Thursday, 24 June 2010

A Party of the Unemployed?

The Left has a problem. If one more "socialist" appears on TV complaining about the plight of people on benefits, I might do something silly.

Now before I get torn to pieces and denounced as a "reformist, revisionist, anti worker, naive, patronising, never been there, doesn't understand the problem class traitor" let me explain.
It is hard, very hard, surviving on our pitiful welfare state. The Daily Mail dross about claimants with twenty "disabled" immigrant kids living in million pound mansions is nothing more than propaganda. But the response of much of the Left to the recent budget has been to focus solely on the "poor people living on £65 a week who not only are seeing benefits frozen or reduced, but will also be hit hardest by a VAT rise". Now I'm not saying this isn't true, but this strategy does nothing to solve the problem.

Firstly, all the media has to do his throw out spurious examples of people cheating the system, and for those who aren't, well they just have to get a job. Get a job! If only it was that easy.

More importantly the current dialogue does nothing to win over the rest of the population. It is all too easy for a private sector worker, especially those on low pay, to side with the demonisation of those on benefits, or the slur on those in the public sector. (Although I'm still unsure how a bin man's pension is "gold plated")

Until the working population of this country sees tax as a civil duty rather than state theft, until they see the state as part of their collective power, rather than a welfare system for those who can't look after themselves, nothing will change.

The tactics of the Left are merely compounding the agenda of the Right. The more we campaign for the unemployed, the easier it is for us to be knocked back with the "get a job argument".

The Left must not fall into the trap of only defending people on benefits. And although it pains me to say it, the Trade Unions must  not only campaign for the protection of their members' jobs.
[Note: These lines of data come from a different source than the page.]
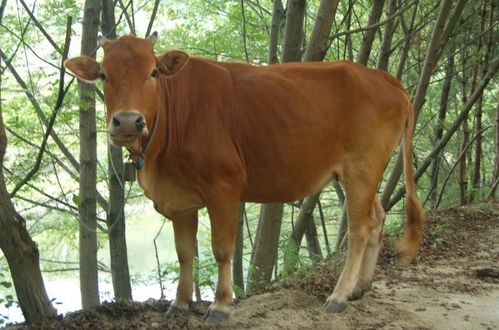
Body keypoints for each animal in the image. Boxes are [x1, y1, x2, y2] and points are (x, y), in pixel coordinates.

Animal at [65, 34, 426, 324]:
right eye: (103, 74)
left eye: (153, 72)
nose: (128, 122)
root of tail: (381, 76)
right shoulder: (181, 200)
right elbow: (184, 252)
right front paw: (179, 303)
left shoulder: (223, 186)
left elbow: (222, 249)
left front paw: (221, 305)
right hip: (357, 173)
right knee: (376, 217)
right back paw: (359, 287)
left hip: (361, 167)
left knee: (360, 228)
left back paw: (338, 296)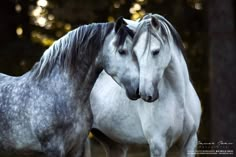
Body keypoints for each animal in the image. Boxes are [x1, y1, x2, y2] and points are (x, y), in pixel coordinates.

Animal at [90, 13, 201, 157]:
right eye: (135, 53)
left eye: (156, 51)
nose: (145, 94)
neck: (179, 98)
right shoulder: (158, 145)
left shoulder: (189, 143)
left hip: (115, 145)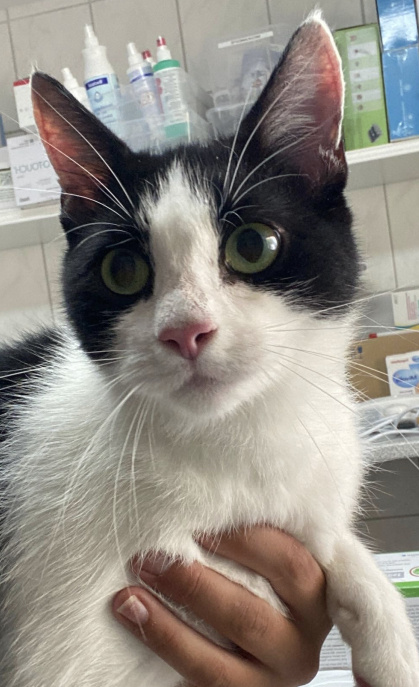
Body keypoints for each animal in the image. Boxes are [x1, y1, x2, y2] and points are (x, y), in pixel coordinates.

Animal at [0, 10, 418, 687]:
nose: (185, 331)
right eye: (122, 269)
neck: (231, 446)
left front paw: (388, 634)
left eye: (253, 245)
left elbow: (329, 540)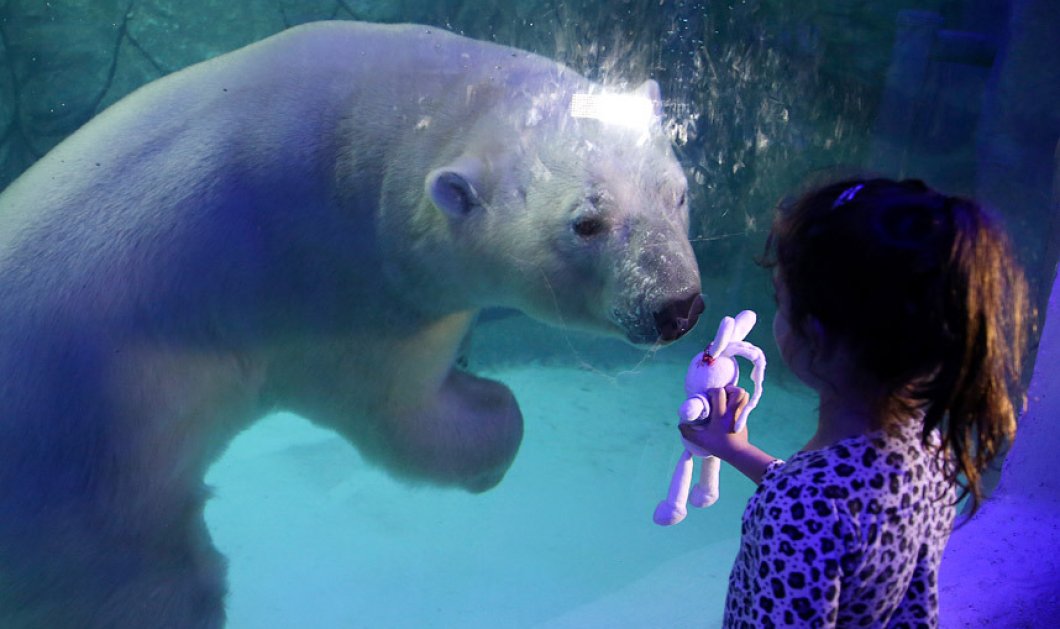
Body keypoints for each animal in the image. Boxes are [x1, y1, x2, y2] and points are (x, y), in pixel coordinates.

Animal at [0, 20, 703, 627]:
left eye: (677, 191)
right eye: (586, 223)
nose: (678, 306)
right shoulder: (343, 289)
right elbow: (398, 415)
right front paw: (488, 417)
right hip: (86, 484)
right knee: (156, 583)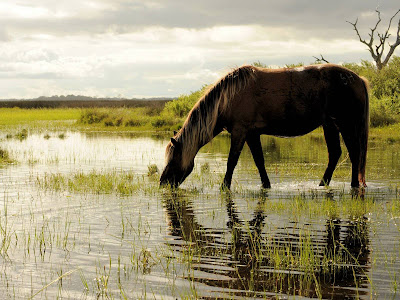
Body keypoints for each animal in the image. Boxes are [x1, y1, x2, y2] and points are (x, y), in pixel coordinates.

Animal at [159, 64, 368, 189]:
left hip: (345, 124)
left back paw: (353, 185)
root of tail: (357, 78)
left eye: (173, 158)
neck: (228, 97)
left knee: (354, 152)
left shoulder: (240, 131)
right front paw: (266, 185)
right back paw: (322, 184)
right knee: (335, 154)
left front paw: (224, 187)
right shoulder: (252, 134)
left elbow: (231, 161)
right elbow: (259, 161)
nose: (163, 182)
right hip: (329, 125)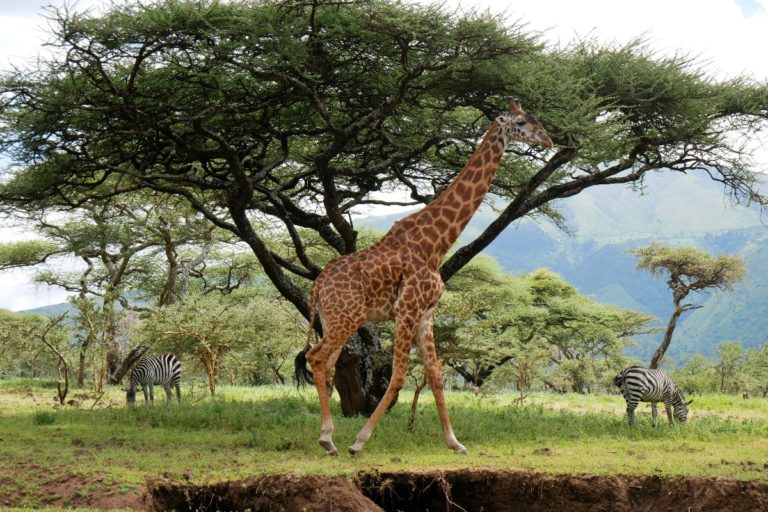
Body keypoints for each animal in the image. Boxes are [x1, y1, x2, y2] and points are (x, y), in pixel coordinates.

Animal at [298, 97, 552, 456]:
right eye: (521, 123)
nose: (549, 140)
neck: (436, 244)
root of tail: (318, 284)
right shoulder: (406, 309)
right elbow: (399, 376)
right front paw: (360, 441)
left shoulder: (426, 312)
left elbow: (435, 375)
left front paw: (455, 442)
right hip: (347, 316)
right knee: (317, 358)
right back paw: (329, 440)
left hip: (334, 319)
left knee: (326, 362)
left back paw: (329, 439)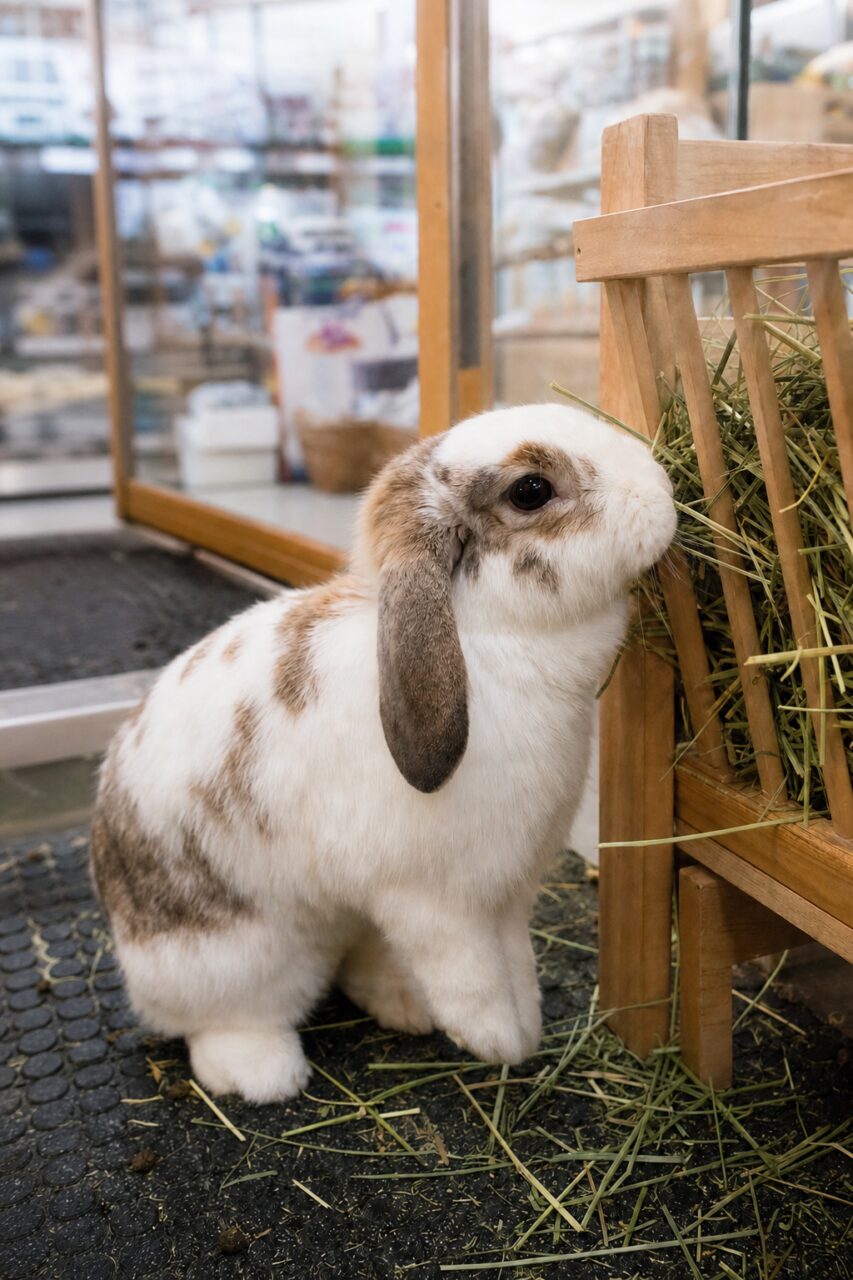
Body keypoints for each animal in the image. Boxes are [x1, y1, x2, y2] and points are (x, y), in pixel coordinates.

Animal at [90, 403, 676, 1103]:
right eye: (531, 490)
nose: (663, 492)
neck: (480, 640)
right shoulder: (436, 903)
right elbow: (473, 977)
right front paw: (499, 1043)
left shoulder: (507, 897)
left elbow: (517, 964)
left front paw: (529, 1028)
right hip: (233, 958)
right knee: (218, 1022)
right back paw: (265, 1074)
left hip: (349, 924)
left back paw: (405, 1007)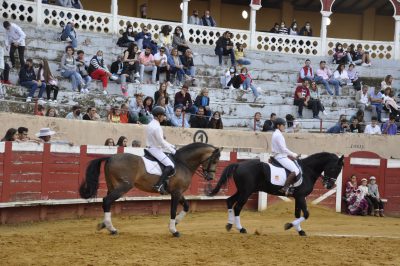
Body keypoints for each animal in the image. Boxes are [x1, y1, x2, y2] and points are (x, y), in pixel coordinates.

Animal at [79, 143, 220, 237]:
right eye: (214, 160)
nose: (210, 177)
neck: (183, 163)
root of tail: (110, 157)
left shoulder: (178, 192)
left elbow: (186, 206)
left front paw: (176, 223)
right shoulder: (176, 193)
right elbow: (173, 211)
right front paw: (174, 230)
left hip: (112, 186)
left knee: (107, 202)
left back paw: (104, 225)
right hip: (123, 187)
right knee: (107, 201)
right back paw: (112, 229)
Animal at [209, 153, 344, 236]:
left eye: (339, 170)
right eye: (334, 169)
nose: (329, 185)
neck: (307, 171)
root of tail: (239, 164)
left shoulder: (297, 197)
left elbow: (297, 213)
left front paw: (300, 231)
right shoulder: (301, 197)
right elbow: (306, 214)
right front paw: (289, 225)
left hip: (242, 191)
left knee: (230, 201)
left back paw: (229, 225)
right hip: (246, 192)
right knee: (237, 207)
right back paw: (241, 229)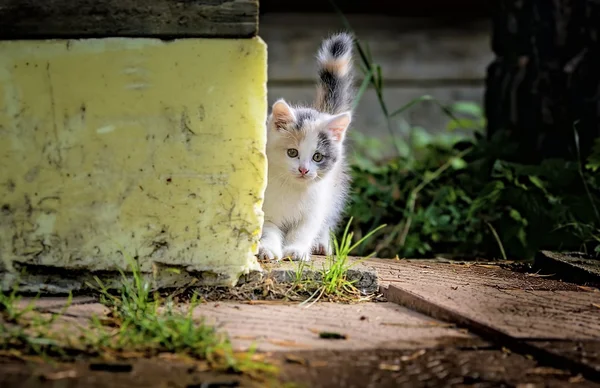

The next step in the current agenda will be the privatisation of Royal Mail. The government will simply say "we're selling it because we can't afford it" and the middle class will love them for it.

So what does all of this mean? What exactly am I trying to say?

Until the Left becomes a movement of WORKERS, no matter what their pay;
Until the Left shows that there is an alternative way to run an economy;
Until the Left shows the benefits of state ownership for everyone;
Until the Left reaches out to the whole population;

Well, until then, the left seems destined to become a campaign group for the unemployed and for public sector pensions.